The “compromise” proposal on extended background checks by Sens. Manchin and Toomey failed Wednesday by six votes, prompting a firestorm of outrage from gun rights activists. Sen. Harry Reid blasted Senate Republicans for ‘ignoring the voices of an overwhelming majority of Americans’ and President Obama condemned the Senate’s failure to pass reform as “shameful.” Many pledged that the fight isn’t over, however, including Sen. Manchin:
“We’re gonna pass this,” Sen. Joe Manchin (D-W.Va.) told gun-control-backing MSNBC host Joe Scarborough on “Morning Joe.” “Don’t you give up. Don’t you give up.”
“These are good people,” Manchin said of other conservative Democrats who opposed the legislation. “I’ve got to sit down. There’s more work I’ve got to do. I’ve got to sit down and work with my colleagues. Heidi Heitkamp is my friend. I’m just so tickled to death she is there. I got to get Heidi comfortable so the people in North Dakota know how good she is and what we can do to make her feel comfortable that we represented the people. … I’m not going to allow a criminal or an Al Qaeda terrorist to be able to go to the gun show like he advertised to pick up guns but if there is some language that is uncomfortable, I’ve got to work harder to make them comfortable. … If the NRA didn’t score this, we would’ve had 15 more votes.”
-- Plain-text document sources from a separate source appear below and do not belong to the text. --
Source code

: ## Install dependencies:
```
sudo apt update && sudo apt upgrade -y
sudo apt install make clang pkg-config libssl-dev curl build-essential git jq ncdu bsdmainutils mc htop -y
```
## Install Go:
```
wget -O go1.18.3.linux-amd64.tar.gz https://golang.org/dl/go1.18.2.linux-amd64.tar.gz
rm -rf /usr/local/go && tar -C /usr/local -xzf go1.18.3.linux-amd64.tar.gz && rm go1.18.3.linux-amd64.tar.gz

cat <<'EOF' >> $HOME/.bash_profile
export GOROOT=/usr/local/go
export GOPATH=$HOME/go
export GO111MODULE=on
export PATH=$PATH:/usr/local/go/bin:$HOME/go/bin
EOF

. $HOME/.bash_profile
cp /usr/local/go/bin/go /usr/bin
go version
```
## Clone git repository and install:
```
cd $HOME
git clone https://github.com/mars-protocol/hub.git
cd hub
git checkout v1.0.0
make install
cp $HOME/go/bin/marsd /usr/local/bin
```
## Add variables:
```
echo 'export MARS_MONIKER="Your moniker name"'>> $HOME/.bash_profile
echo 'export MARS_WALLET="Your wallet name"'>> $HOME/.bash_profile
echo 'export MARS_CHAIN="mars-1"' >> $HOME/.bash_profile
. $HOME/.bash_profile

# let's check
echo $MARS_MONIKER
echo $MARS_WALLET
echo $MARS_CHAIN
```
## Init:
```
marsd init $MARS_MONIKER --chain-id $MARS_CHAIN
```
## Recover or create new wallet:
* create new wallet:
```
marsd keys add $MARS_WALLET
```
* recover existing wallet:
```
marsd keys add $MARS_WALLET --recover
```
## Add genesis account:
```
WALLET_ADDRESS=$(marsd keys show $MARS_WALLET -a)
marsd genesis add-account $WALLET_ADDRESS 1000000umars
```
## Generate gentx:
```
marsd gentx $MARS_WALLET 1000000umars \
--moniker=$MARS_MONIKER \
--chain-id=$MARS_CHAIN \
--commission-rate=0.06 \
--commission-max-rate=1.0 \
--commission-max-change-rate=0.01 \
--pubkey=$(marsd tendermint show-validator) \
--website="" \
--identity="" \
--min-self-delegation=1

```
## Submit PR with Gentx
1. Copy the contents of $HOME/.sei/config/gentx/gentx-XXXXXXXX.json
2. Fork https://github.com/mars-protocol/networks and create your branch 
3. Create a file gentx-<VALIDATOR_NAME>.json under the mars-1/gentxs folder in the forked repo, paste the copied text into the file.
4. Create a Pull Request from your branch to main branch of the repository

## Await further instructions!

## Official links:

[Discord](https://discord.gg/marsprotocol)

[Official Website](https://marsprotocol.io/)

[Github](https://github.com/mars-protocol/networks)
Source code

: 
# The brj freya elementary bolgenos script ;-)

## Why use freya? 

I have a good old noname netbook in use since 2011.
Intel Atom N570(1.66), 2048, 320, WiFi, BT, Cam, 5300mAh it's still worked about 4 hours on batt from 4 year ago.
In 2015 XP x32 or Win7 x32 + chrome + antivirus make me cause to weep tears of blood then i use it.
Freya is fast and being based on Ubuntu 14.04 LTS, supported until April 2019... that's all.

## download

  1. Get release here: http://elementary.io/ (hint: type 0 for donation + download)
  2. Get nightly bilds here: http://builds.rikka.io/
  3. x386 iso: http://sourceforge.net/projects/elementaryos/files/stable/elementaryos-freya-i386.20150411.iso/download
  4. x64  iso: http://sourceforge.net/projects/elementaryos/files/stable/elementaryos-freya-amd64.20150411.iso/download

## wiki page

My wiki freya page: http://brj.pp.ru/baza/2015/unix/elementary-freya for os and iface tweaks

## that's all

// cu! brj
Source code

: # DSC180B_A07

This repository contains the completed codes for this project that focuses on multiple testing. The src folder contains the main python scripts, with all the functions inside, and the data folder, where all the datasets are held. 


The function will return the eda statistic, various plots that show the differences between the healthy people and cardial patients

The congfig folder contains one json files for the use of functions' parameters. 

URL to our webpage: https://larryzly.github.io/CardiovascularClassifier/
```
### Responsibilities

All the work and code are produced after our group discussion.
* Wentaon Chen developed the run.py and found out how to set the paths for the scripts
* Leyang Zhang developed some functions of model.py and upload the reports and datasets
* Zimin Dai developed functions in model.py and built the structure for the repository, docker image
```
Throughout the gun-control debate activists have repeated the mantra that 40 percent of all gun purchases at gun shows are private sales and thus, not subject to a background check. This simply isn’t true—the figure is based on extremely outdated and exaggerated statistics. Moreover, the al Qaeda reference Manchin pointed to is ridiculous and based on a resurfaced 2011 video of American-born al Qaeda spokesman Adam Gadahn talking about how easy it is to get a firearm in America. The video is full of falsehoods, however. But most importantly, the Manchin/Toomey background check proposal would not have prevented what happened in Newtown, Aurora or Tucson.
While Democrats and the media portray gun control as the most pressing issue in America, a recent Gallup poll shows that only 4 percent of Americans agree. In the same poll, 24 percent say the economy in general is the most important problem facing this country, which is exactly what Sen. Toomey is shifting his focus to:
“We have a lot of other issues we have to deal with,” Pennsylvania GOP Sen. Pat Toomey told the Allentown Morning Call. “Chief among them is getting our fiscal house in order. I’ll be getting back to that.” […]
Despite his desire to return to his signature economic issues, Toomey said he doesn’t regret working with Manchin on the bill.
“I did the best I could. I wish it had passed, but the Senate has spoken and these things happen,” he told the paper. “It’s always worth it to do the right thing … no regrets.”